CCS gave me a wonderful education while also allowing me to express my creative freedom in my field

Forrest took upper-division herpetology and marine biology classes in his first and second years. After he’d taken just about all that was available, he explained to CCS Biology faculty Claudia Tyler that he was, “...bored by the fact that [he] couldn’t practice herpetology.” Instead, he would rather “ rugby and goof off.” Steering him back in the right direction, Tyler allowed Forrest to teach a student-led class, generally an option reserved for CCS fourth year students. As a consequence, Forrest was able to share his knowledge and enthusiasm for reptiles and amphibians with other CCS and non-CCS students.

After graduating in 2009, he stayed in the Santa Barbara area working ‘biological odd jobs,’ and started a business where he adapted his student-led field course for local Santa Barbara residents. After he saved up some money, he sold everything he owned and traveled to 28 countries in fourteen months, looking for and photographing rare wildlife. Returning from his travels to continue his past jobs made him feel unfulfilled. He remembered his grandfather’s involvement in proving the existence of coelacanth, a fish believed to have gone extinct 60 million years ago.

“I didn’t really want to just go back to being a typical biologist,” he said. So, inspired by his grandfather, he “...created a field which didn’t exist before”: wildlife sciences for animals that have been incorrectly deemed extinct. He created science behind the field, found people to support it, and secured sponsorships to fund it, leading Forrest to co-create and sell the television show, Extinct or Alive.

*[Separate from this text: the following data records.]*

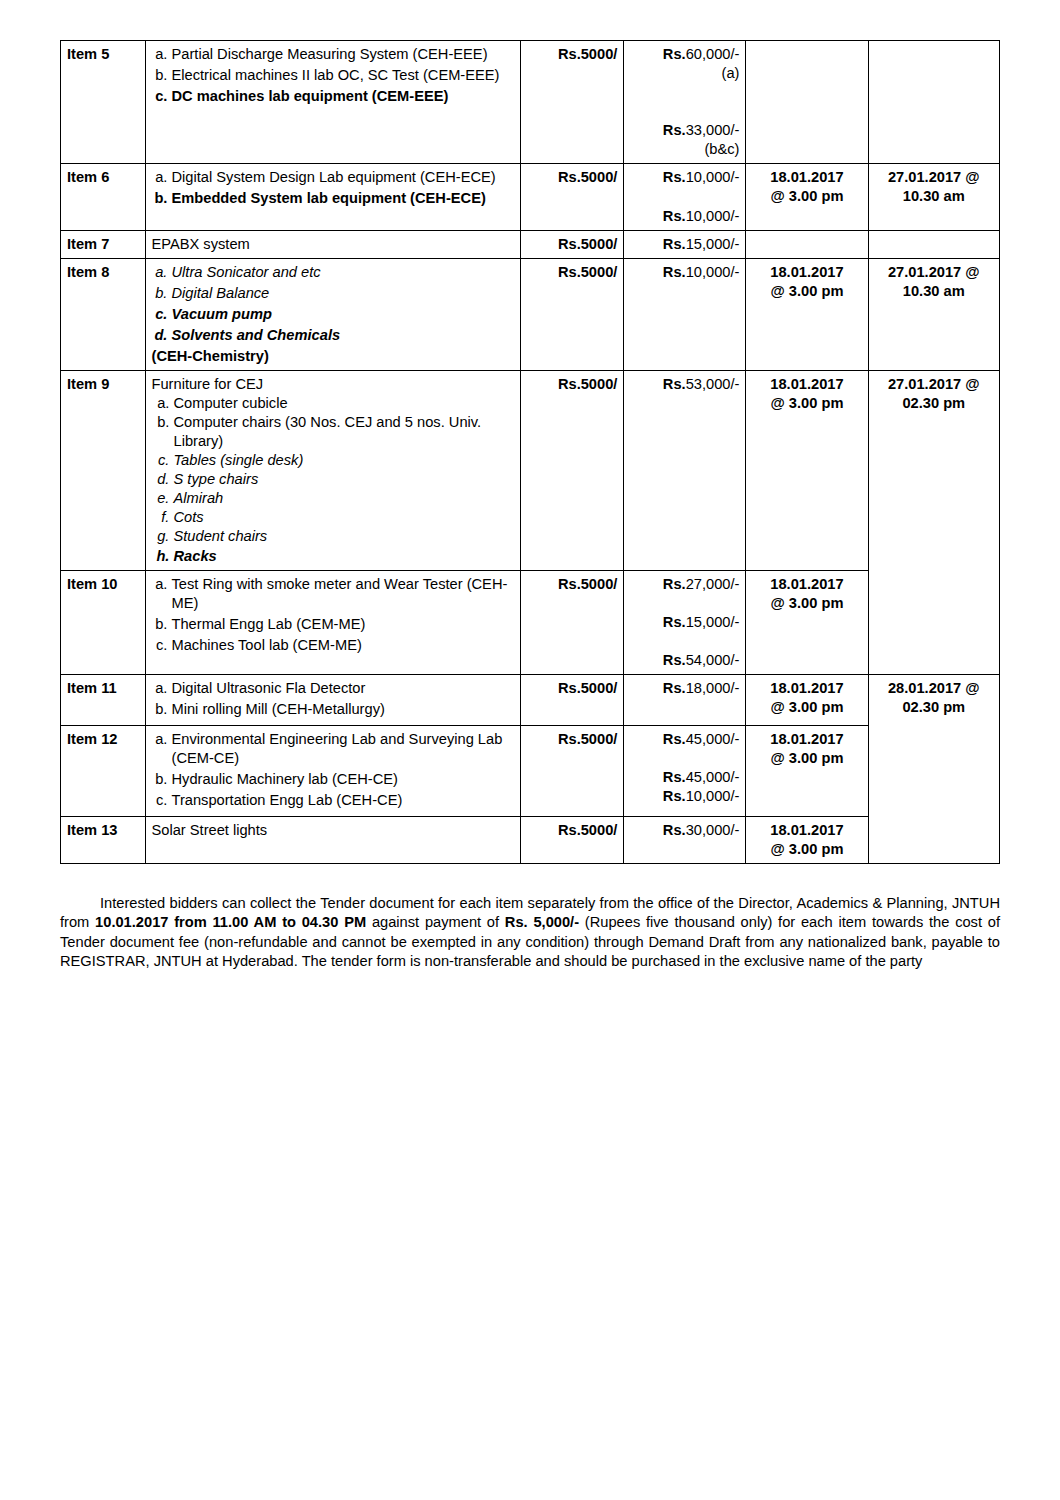| Item 5 | Partial Discharge Measuring System (CEH-EEE) Electrical machines II lab OC, SC Test (CEM-EEE) DC machines lab equipment (CEM-EEE) | Rs.5000/ | Rs. 60,000/- (a) Rs. 33,000/- (b&c) | | |
| Item 6 | Digital System Design Lab equipment (CEH-ECE) Embedded System lab equipment (CEH-ECE) | Rs.5000/ | Rs. 10,000/- Rs. 10,000/- | 18.01.2017 @ 3.00 pm | 27.01.2017 @ 10.30 am |
| Item 7 | EPABX system | Rs.5000/ | Rs. 15,000/- | | |
| Item 8 | Ultra Sonicator and etc Digital Balance Vacuum pump Solvents and Chemicals (CEH-Chemistry) | Rs.5000/ | Rs. 10,000/- | 18.01.2017 @ 3.00 pm | 27.01.2017 @ 10.30 am |
| Item 9 | Furniture for CEJ Computer cubicle Computer chairs (30 Nos. CEJ and 5 nos. Univ. Library) Tables (single desk) S type chairs Almirah Cots Student chairs Racks | Rs.5000/ | Rs. 53,000/- | 18.01.2017 @ 3.00 pm | 27.01.2017 @ 02.30 pm |
| Item 10 | Test Ring with smoke meter and Wear Tester (CEH-ME) Thermal Engg Lab (CEM-ME) Machines Tool lab (CEM-ME) | Rs.5000/ | Rs. 27,000/- Rs. 15,000/- Rs. 54,000/- | 18.01.2017 @ 3.00 pm |
| Item 11 | Digital Ultrasonic Fla Detector Mini rolling Mill (CEH-Metallurgy) | Rs.5000/ | Rs. 18,000/- | 18.01.2017 @ 3.00 pm | 28.01.2017 @ 02.30 pm |
| Item 12 | Environmental Engineering Lab and Surveying Lab (CEM-CE) Hydraulic Machinery lab (CEH-CE) Transportation Engg Lab (CEH-CE) | Rs.5000/ | Rs. 45,000/- Rs. 45,000/- Rs. 10,000/- | 18.01.2017 @ 3.00 pm |
| Item 13 | Solar Street lights | Rs.5000/ | Rs. 30,000/- | 18.01.2017 @ 3.00 pm |
Interested bidders can collect the Tender document for each item separately from the office of the Director, Academics & Planning, JNTUH from 10.01.2017 from 11.00 AM to 04.30 PM against payment of Rs. 5,000/- (Rupees five thousand only) for each item towards the cost of Tender document fee (non-refundable and cannot be exempted in any condition) through Demand Draft from any nationalized bank, payable to REGISTRAR, JNTUH at Hyderabad. The tender form is non-transferable and should be purchased in the exclusive name of the party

“Your odds of finding an extinct animal are less than winning the lottery,” Forrest admits. “Extinct means gone. It doesn’t mean they are hiding somewhere. It doesn’t mean there are a few of them left. It means gone, declared by someone to be literally eradicated from the universe. I might as well be going to find aliens or bigfoot, except the difference is that we have rewritten history four times with what we are doing.”

Over the course of the show, Forrest and his team have located several other species thought to be extinct. While extensive DNA testing is necessary to confirm species types, Forrest found suspected footage of a Zanzibar Leopard and a Miller’s grizzled langur (a type of monkey). Forrest collected DNA from a possible Pondicherry shark, examined an abnormally large lion with 14% DNA from what might be the extinct Cape lion, uncovered the 200-year-old skull of a Malagasy hippopotamus that had been thought extinct for 1,000 years, attempted to breed two of the three remaining Yangtze giant softshell turtles, and researched the Rio Apaporis caiman, a subspecies of the Spectacled caiman which he believes might be its own species instead of a subspecies.

To sit there and hold a species that the entire world has written off as gone forever as being extinct is just one of the most remarkable and astonishing feelings not just on a personal level, but on a much larger level for conservation

Forrest is awed every time he discovers something thought to be extinct because it gives him hope. He said finding a species “...inspires so much hope. Hope for the future of the species, hope for conservation of wildlife globally, and… hope that we can right our wrongs as human beings where we can take something that we have destroyed to the point that it no longer exists, and now, maybe, just maybe, that we have uncovered this evidence, we can bring it back.”

In February 2019, Forrest rediscovered the Fernandina Tortoise on a volcanic island of the Galapagos. The tortoise had been classified extinct for 106 years. Thinking of Fern, the Fernandina Tortoise, he remembered, “To sit there and hold a species that the entire world has written off as gone forever as being extinct is just one of the most remarkable and astonishing feelings not just on a personal level, but on a much larger level for conservation.”